**Verifique sua compreensão**
1) Segundo o texto sobre a polêmica da letra de Emicida, qual é o nome do álbum independente que o rapper acabou de lançar?
2) Dê a continuação do texto sobre a polêmica da letra de Emicida a partir do ponto em que ele termina.

##### Trecho apresentado #####

Letra machista de Emicida levanta polêmica

Trepadeira, do novo álbum do rapper, diz que mulher “biscate” deve tomar uma surra de espada-de-são-jorge

por Nádia Lapa

O rapper paulistano Emicida acabou de lançar o álbum independente O Glorioso Retorno de Quem Nunca Esteve Aqui. Entre as faixas, levantou polêmica a batizada de Trepadeira. Como já é possível imaginar pelo nome, a “trepadeira” é uma mulher que (oh!) faz sexo.

As redes sociais se dividiram. Muita gente criticou o rapper, outras tantas o defenderam. Emicida emitiu hoje uma nota pública sobre o caso (leia aqui). Segundo o cantor, trata-se de uma história ficcional e, portanto, as críticas seriam infundadas. Ele menciona que outros artistas também compuseram e cantaram músicas machistas. Ele tem razão neste ponto, mas a crítica feita a ele hoje não ignora aquelas feitas no passado e no presente a todos os outros que produziram discursos semelhantes. Por isso a primeira justificativa – a de que é apenas ficção – simplesmente não cola. Não dá mais para falar como se a produção cultural caísse do céu e se propagasse no vácuo, contrariando até as leis da física, porque não é assim que funciona. Discursos são criados a partir de uma realidade opressora (no caso, machista) e normalizam essa mesma opressão.

##### Trechos dos dados #####

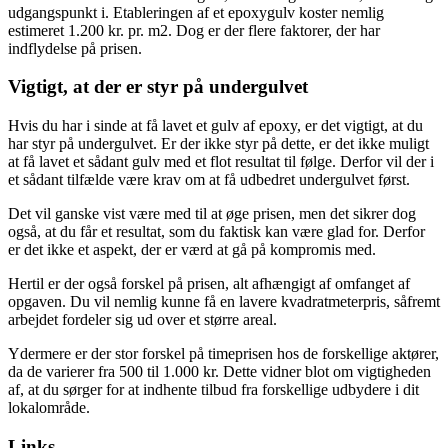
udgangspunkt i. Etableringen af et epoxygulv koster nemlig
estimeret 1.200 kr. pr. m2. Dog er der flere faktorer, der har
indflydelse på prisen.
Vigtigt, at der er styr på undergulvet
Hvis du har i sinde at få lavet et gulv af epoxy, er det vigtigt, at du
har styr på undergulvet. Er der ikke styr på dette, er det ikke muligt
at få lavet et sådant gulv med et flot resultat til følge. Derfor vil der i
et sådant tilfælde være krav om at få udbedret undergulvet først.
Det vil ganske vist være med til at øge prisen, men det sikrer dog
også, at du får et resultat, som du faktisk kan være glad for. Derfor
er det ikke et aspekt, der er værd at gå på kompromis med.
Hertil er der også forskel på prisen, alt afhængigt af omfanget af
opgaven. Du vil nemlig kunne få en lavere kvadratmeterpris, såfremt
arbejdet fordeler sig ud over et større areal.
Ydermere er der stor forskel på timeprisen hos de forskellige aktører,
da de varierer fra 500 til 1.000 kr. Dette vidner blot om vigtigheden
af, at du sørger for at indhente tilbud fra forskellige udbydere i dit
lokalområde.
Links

#####
##### Trechos dos dados #####

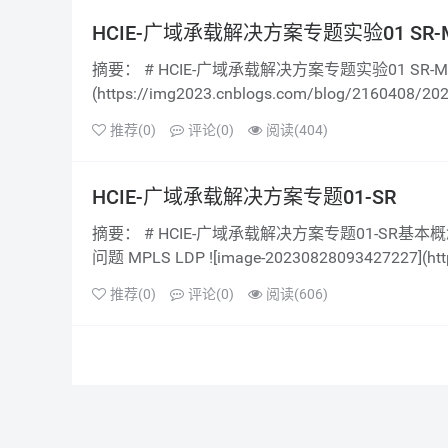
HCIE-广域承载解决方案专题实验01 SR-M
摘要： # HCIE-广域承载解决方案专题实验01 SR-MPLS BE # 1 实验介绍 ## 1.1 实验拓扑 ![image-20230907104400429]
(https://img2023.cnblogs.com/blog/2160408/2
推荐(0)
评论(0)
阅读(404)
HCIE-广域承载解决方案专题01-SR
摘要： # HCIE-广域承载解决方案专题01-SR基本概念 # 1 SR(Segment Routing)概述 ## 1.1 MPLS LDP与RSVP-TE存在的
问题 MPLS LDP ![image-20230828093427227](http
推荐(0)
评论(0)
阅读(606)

#####

**Respostas por tarefa**
1) O Glorioso Retorno de Quem Nunca Esteve Aqui.

2)
Isso não quer dizer que Emicida é o grande culpado pela misoginia no mundo. Claro que não, mas não dá para “deixar passar” uma letra que sugere que uma mulher ativa sexualmente – biscate, segundo o autor – mereça uma surra (Merece era uma surra de espada de São Jorge).

A canção inteira é no sentido de desmerecer a mulher que faz sexo:

Você era o cravo e ela era a rosa,
e cá entre nós gatinha, quem não fica bravo
dando sol e água, e vendo brotar erva daninha.
Chamei de banquete era fim de feira,
estendi tapete mas ela é rueira.
Dei todo amor, tratei como flor,
mas no fim era uma trepadeira.

O recado de Emicida é que não se deve tratar bem (regar, cuidar) uma mulher trepadeira. Esse discurso é desumanizante, diminuindo a mulher apenas à vida sexual, desconfiando da dignidade em razão da quantidade de parceiros, julgando como não confiável uma mulher só porque ela não se submete a ser o “amuleto da sorte” do personagem (ele também usa a expressão “trevo de três folhas”).

O músico tentou comparar Trepadeira com uma canção do disco anterior, Vacilão, em que o personagem não tratava bem uma mulher, saía com outras, e acabou sozinho. Bom, mais uma vez, basta olhar o nome da música: Vacilão. Quem vacila é bobo, se deu mal… só. Não existe julgamento de caráter baseado na vida sexual do tal “vacilão”. Já o castigo da “trepadeira” não é ficar sozinha – é tomar uma surra.

E isso diz muito sobre como encaramos a sexualidade da mulher.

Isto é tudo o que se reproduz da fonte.